Press `v` in normal mode (input unfocused) to enter visual mode, which highlights a single message for direct keyboard actions. The topbar shows `-- visual --` while active.

| Key       | Action                                          |
| --------- | ----------------------------------------------- |
| `v`       | Enter visual mode (selects most recent message) |
| `j` / `↓` | Move selection to next (newer) message          |
| `k` / `↑` | Move selection to previous (older) message      |
| `d`       | Delete highlighted message                      |
| `c`       | Edit highlighted message                        |
| `o`       | Reply to highlighted message                    |
| `y`       | Copy highlighted message text to clipboard      |
| `e`       | React to highlighted message with emoji         |
| `Esc`     | Exit visual mode                                |

### Text Formatting

| Key        | Action            |
| ---------- | ----------------- |
| `Ctrl + B` | **Bold**          |
| `Ctrl + I` | _Italic_          |
| `Ctrl + U` | Underline         |
| `Ctrl + S` | ~~Strikethrough~~ |

All formatting uses Markdown syntax (underline uses `__text__`).
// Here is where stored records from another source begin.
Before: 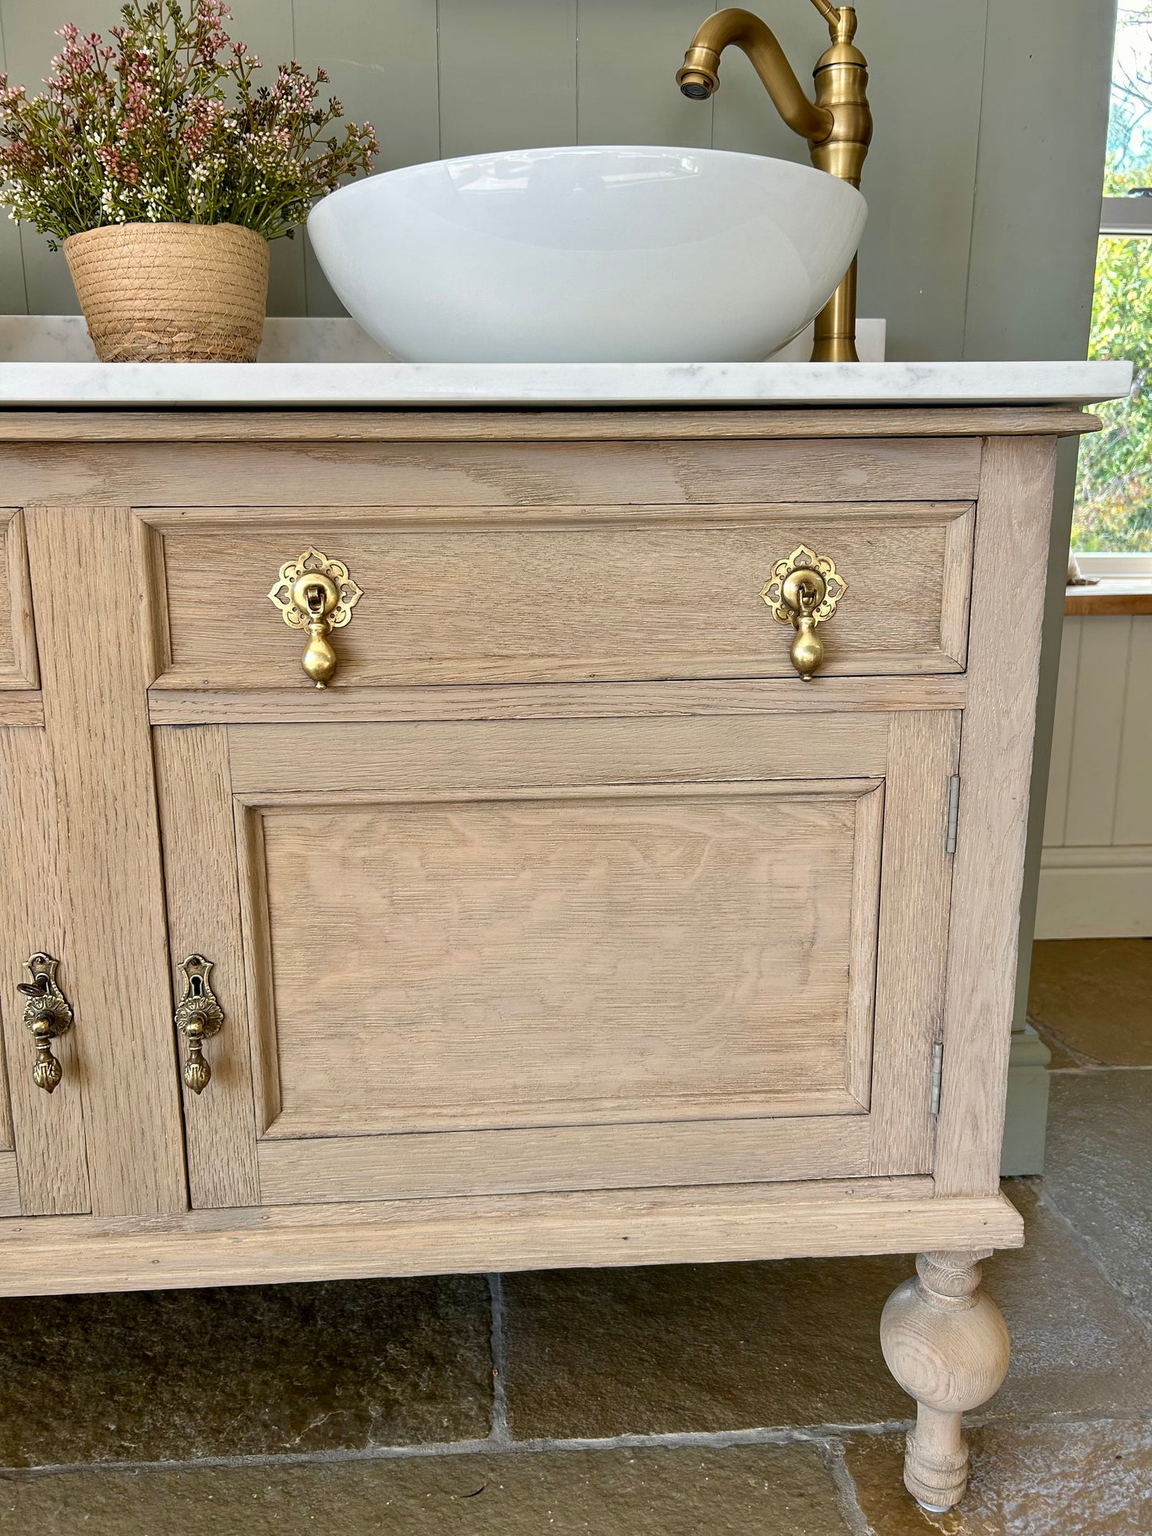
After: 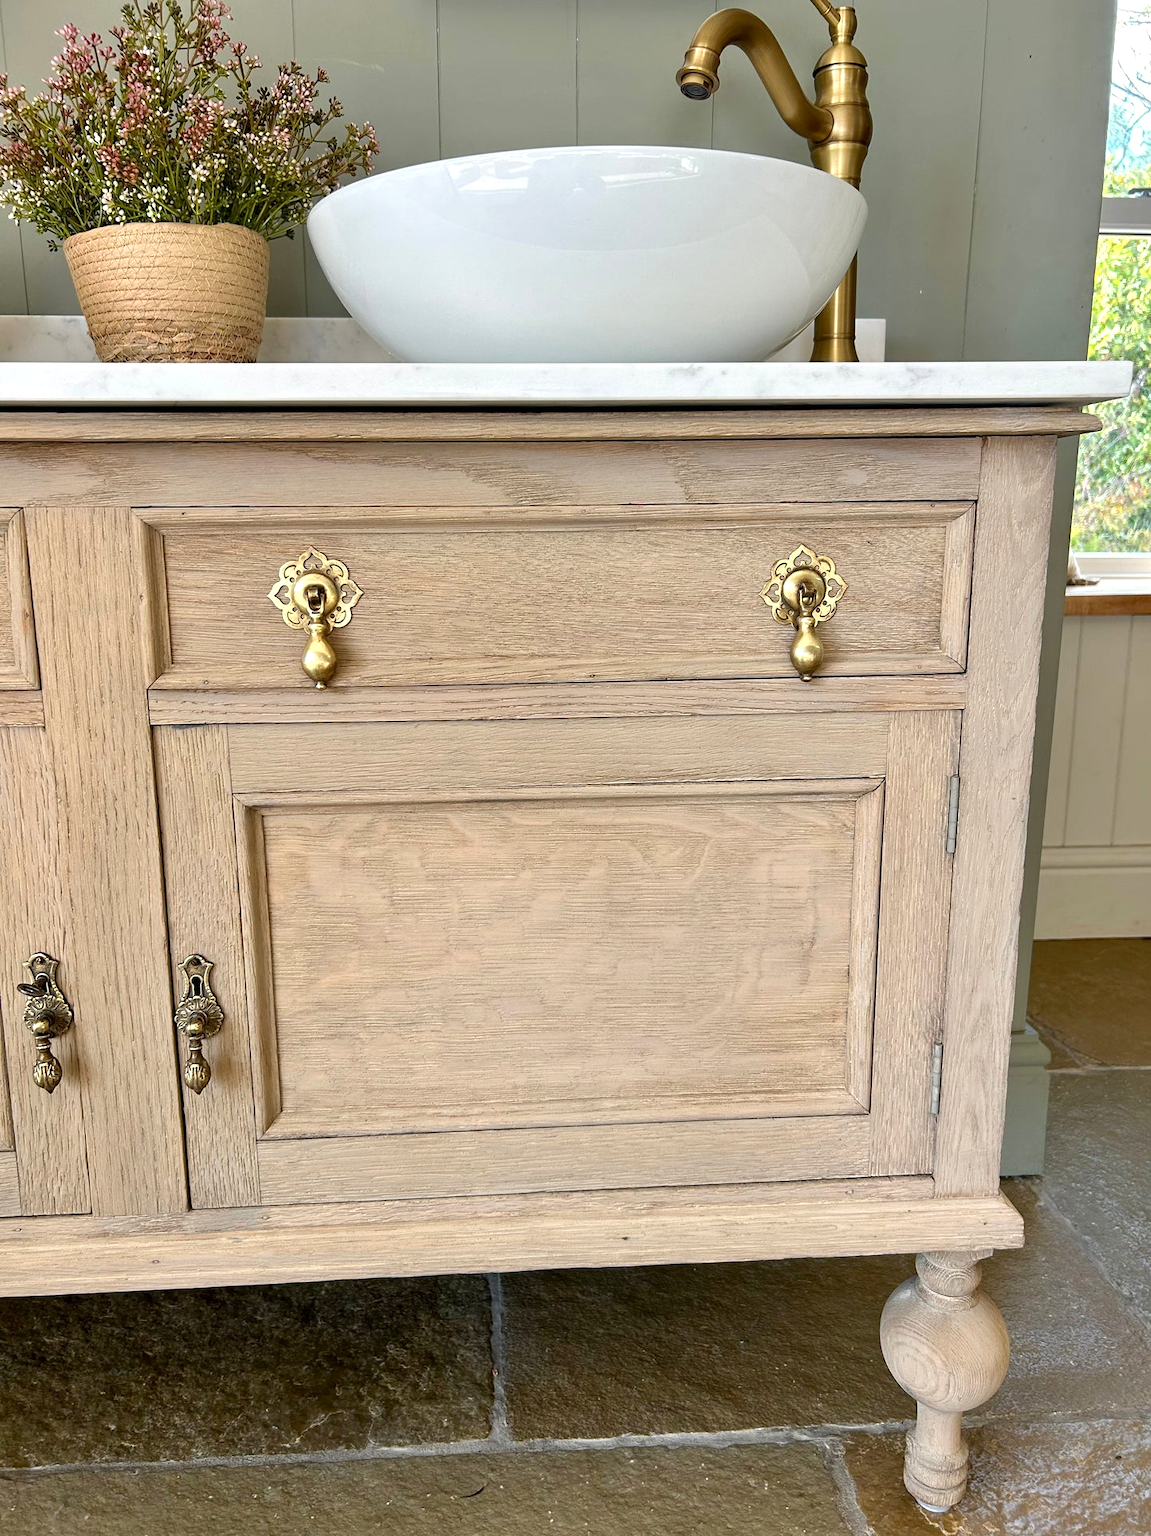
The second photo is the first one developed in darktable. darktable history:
exposure: exposure 0.241 EV, compensate highlight preservation false
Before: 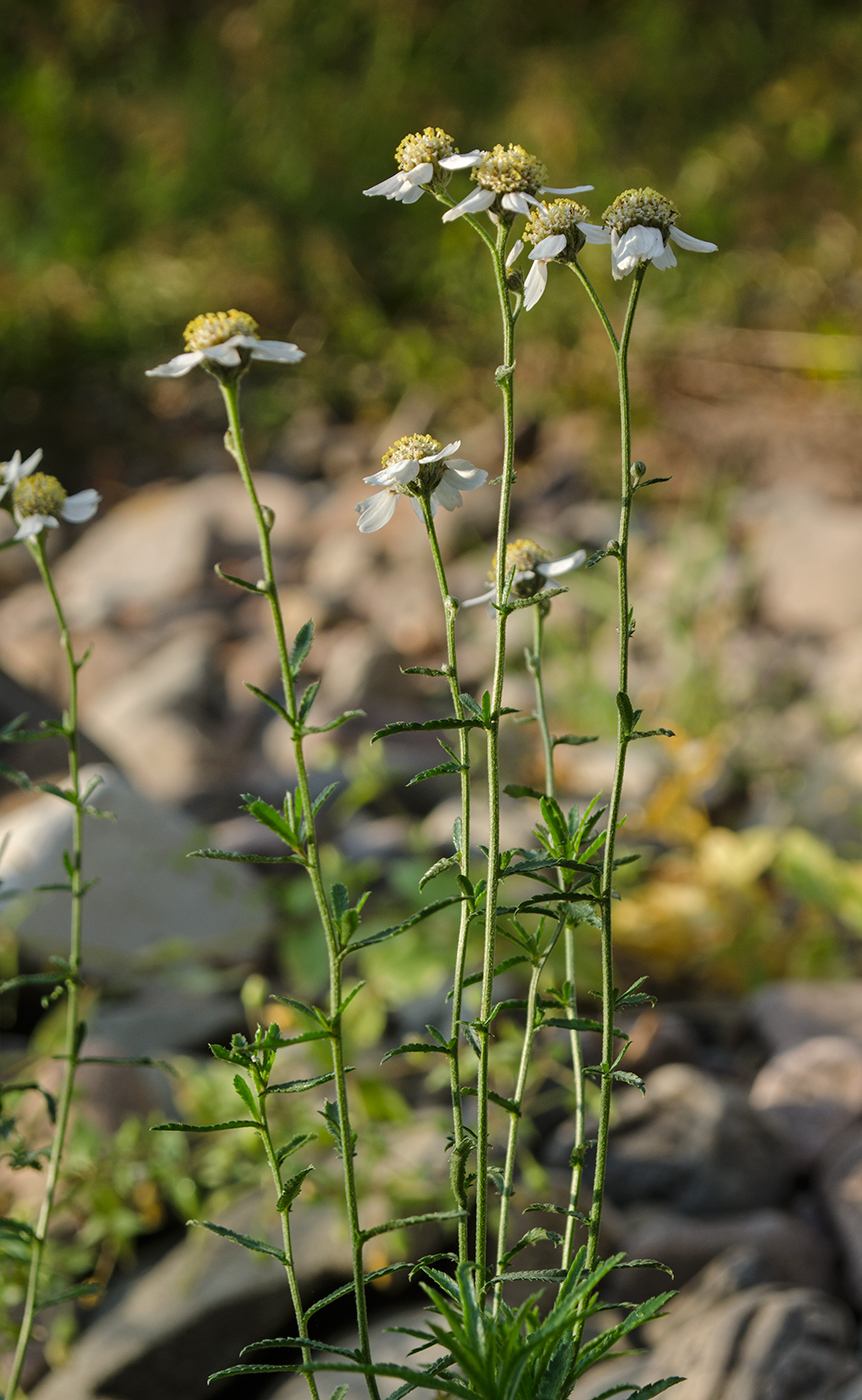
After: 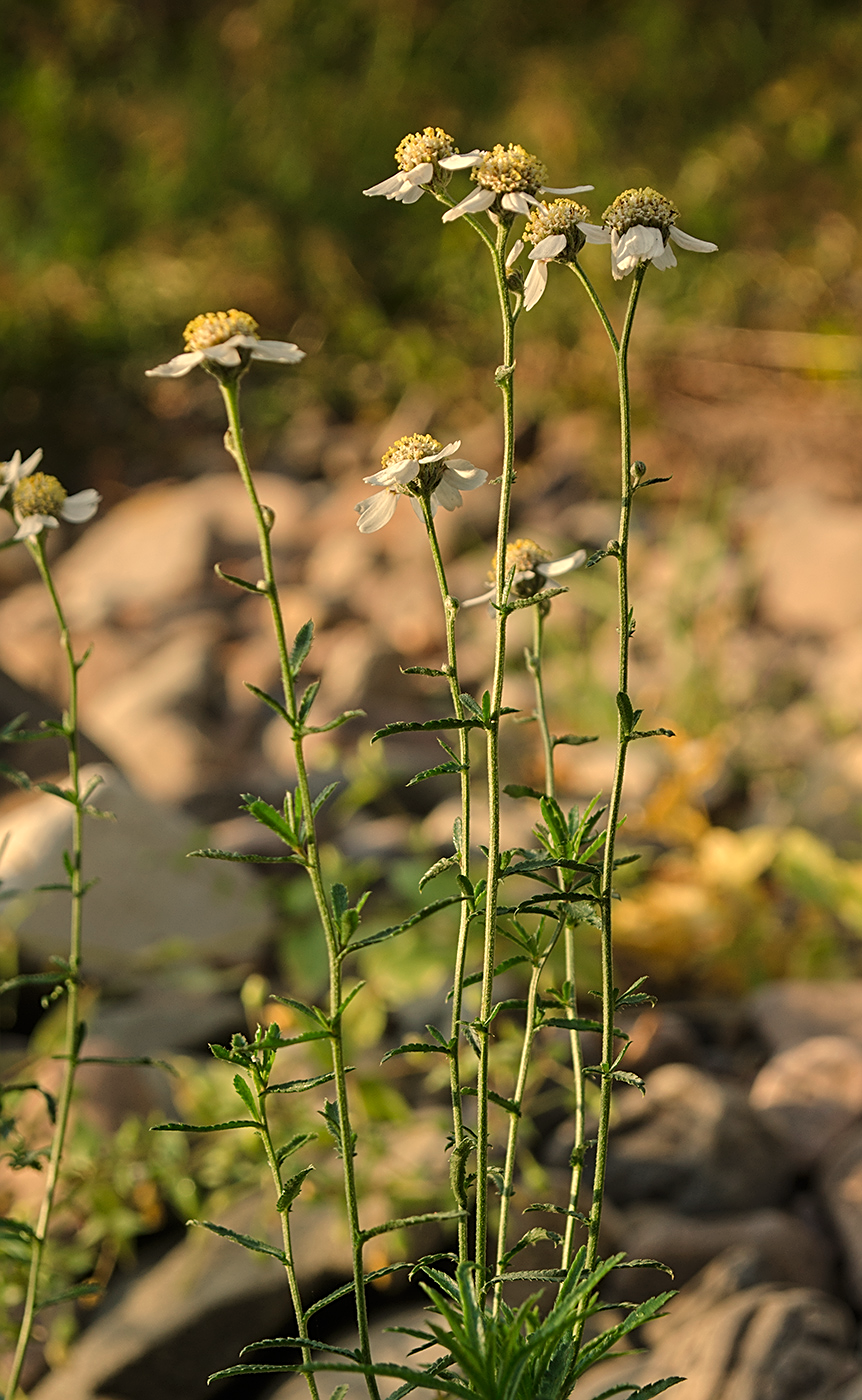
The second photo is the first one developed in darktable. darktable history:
white balance: red 1.138, green 0.996, blue 0.812
sharpen: on, module defaults
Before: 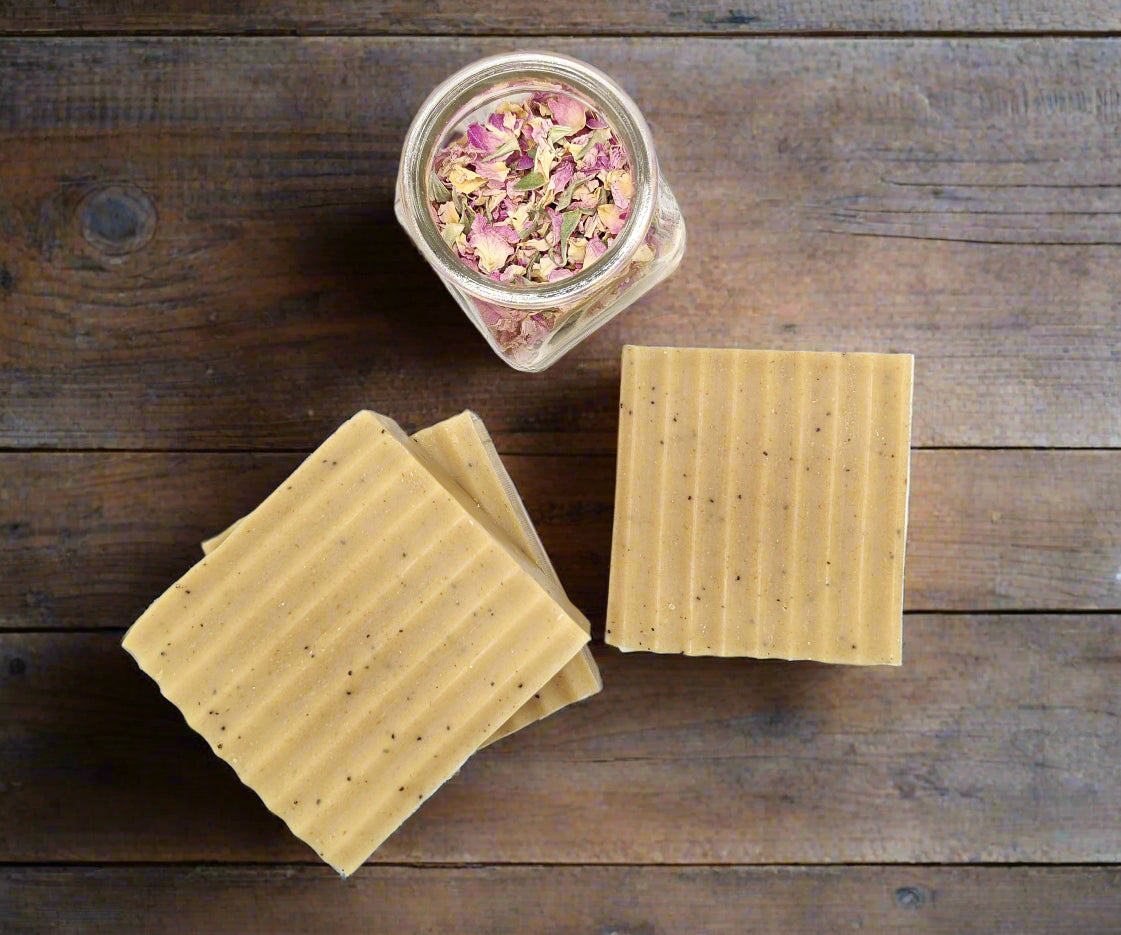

Shortcuts work on selected text or toggle the format on/off while typing.

### Media & Display

- **Attach files** — paste from clipboard, drag onto the message box, or use the paperclip button; any file type is accepted
- **Images** are displayed inline; all other file types appear as a download link showing the original filename
- **File size limit** — configurable per-upload maximum (default 25 MB); the browser warns before attempting an oversized upload
- **Font size** — pinch (mobile) or `Ctrl + Scroll` (desktop); preference is saved across sessions

---

## Security

- Passwords are salted and hashed with PBKDF2 via Werkzeug — no plaintext or bare SHA-256 storage
- Password complexity is enforced on both frontend and backend (8+ characters, uppercase, number, special character)
- All database queries use parameterized statements — no SQL injection surface
- Messages live in a single shared SQLite database; every read enforces channel access control (public channels, private-channel membership, and DM participation)
- SAST scanning via [Bandit](https://bandit.readthedocs.io/), [Semgrep](https://semgrep.dev/), [CodeQL](https://codeql.github.com/), and [SonarCloud](https://sonarcloud.io/) in CI
- Dependency vulnerabilities audited on every push with [pip-audit](https://github.com/pypa/pip-audit)
- Flask debug mode is disabled in production

---

## FAQ

**Are messages encrypted?**

Messages are not end-to-end encrypted. All data lives in SQLite files on the server filesystem. These files are not world-readable, but an administrator with filesystem access can read/audit them. Treat this as an internal LAN tool, not a secure messenger.

**What if a user forgets their password?**

An administrator can generate a one-time reset link from the command line:

```bash
minimost reset-password <username>
```

This prints a URL valid for 60 minutes (configurable with `--expires`) and sends the user an in-app notification via a system DM. Share the URL with the user through another channel (email, phone, etc.). When they open it, they can set a new password. The link expires after use or when the timer runs out — whichever comes first. Run `minimost reset-password --help` for all options.

**Does it have feature X from Slack/Discord/Mattermost?**

Probably not. Those products have hundreds of engineers and years of development. MiniMost is intentionally minimal — the goal is something that runs anywhere with zero infrastructure overhead.